In the end, this project is an experiment for my real life alter ego. Is it feasible to run with a series of Kickstarter-funded books and, if funding is reached, put them out as full-on frontlist releases through my current distributor? We’re talking the whole nine yards – review copies, worldwide availability, finicky authors calling me from their tour hotels and demanding access to the minibar… Fuck these self-published vanity books. Is it possible for a real publisher to put together a real book using crowd-sourcing? Or whatever it’s called.

Well, yes, it is. Of course. Because it’s really all about the money. Doesn’t matter where it comes from.
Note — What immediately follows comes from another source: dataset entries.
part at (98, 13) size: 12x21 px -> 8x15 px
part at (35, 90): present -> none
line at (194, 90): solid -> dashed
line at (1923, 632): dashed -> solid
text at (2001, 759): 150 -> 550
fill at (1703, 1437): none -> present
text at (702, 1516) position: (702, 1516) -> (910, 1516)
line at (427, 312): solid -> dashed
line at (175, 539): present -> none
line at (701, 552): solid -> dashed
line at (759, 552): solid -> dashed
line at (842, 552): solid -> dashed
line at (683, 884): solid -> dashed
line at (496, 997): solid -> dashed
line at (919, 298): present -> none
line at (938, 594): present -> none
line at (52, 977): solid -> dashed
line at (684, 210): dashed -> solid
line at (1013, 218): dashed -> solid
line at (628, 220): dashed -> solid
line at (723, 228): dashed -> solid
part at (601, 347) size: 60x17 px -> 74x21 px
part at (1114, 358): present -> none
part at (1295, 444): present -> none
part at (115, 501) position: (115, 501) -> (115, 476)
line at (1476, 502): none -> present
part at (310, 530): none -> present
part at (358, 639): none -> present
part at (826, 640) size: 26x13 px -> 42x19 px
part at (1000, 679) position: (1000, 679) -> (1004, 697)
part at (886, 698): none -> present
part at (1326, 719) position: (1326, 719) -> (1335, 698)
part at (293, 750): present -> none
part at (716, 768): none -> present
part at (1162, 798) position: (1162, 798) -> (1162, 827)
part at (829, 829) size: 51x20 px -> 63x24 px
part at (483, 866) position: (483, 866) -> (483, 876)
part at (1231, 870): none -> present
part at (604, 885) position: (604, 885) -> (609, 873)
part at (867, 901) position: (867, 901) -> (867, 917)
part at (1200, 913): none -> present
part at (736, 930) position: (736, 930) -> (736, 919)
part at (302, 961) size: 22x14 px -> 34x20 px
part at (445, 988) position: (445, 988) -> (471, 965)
The trick is making the book work with the byzantine list of deadlines and requirements that make a frontlist release happen. So my goal with the Cult-Culture book is to gauge how I can make various planets line-up while dealing with the fact that funding through Kickstarter is an all or nothing gamble.

However, the Cult-Culture book will be a little easier, and hit the distributor as a backlist title. Still worldwide, and on every virtual and physical shelf out there, but more grassroots. Just for the sake of my sanity, timing, and costs. Launching a frontlist title involves lots of heartache, expectation, effort, and nickel and diming from the distributor (and all the other people who have their hands in the pie).

I don’t mind the nickel and diming, but there is the increased scrutiny paid to a frontlist title. Without fail, for every book I’ve published, the distributor comes back with a long list of nattering little questions like a disappointed, over-protective parent. Why’s this on the cover? Do you have a better blurb for the back? We don’t like the spacing of these letters, or that box. We don’t like that color on the spine, or the shape of that page, or blah blah blah… I shouldn’t complain. They do it so that they can better sell the book and make me money. And god bless them for it. Except it’s hard to be motivated about selling a book when the resellers get a 50% discount, and then the distributor takes 27% of my profit.

An indie press can expect to shift just a few hundred copies per title, on average. Some do better, and there are success stories, but, really, it’s time for champagne if you move 500 copies. Except, when you lose 77% of the face value per copy, and factor in the cost to print the book, then you don’t have enough money for champagne!

Now… A backlist title won’t get their full support, but it’ll still get the full release. It’ll travel down the same pipe, and do so with less heartache. I can have the title of the book be “Fuck You” by Adolf Hitler and have a huge, gaping asshole on the cover and the distributor won’t notice. Or, if they do notice, it’ll be along the lines of, “Gee, Janie, we sure have some weird backlist titles!”

Timing is also a problem. If we go frontlist, then the earliest possible release date is going to be March 2012. Backlists can come out whenever, and I feel it fitting that I try and get this title out during Greatsociety’s tenth anniversary year.

But none of that matters right now. The first step is to try and get the book together. Give it a good, long edit. Nice and hard. Oh, yeah, that’s right, no typo has ever been this deep, Mr. Sasha! FILL ME UP!!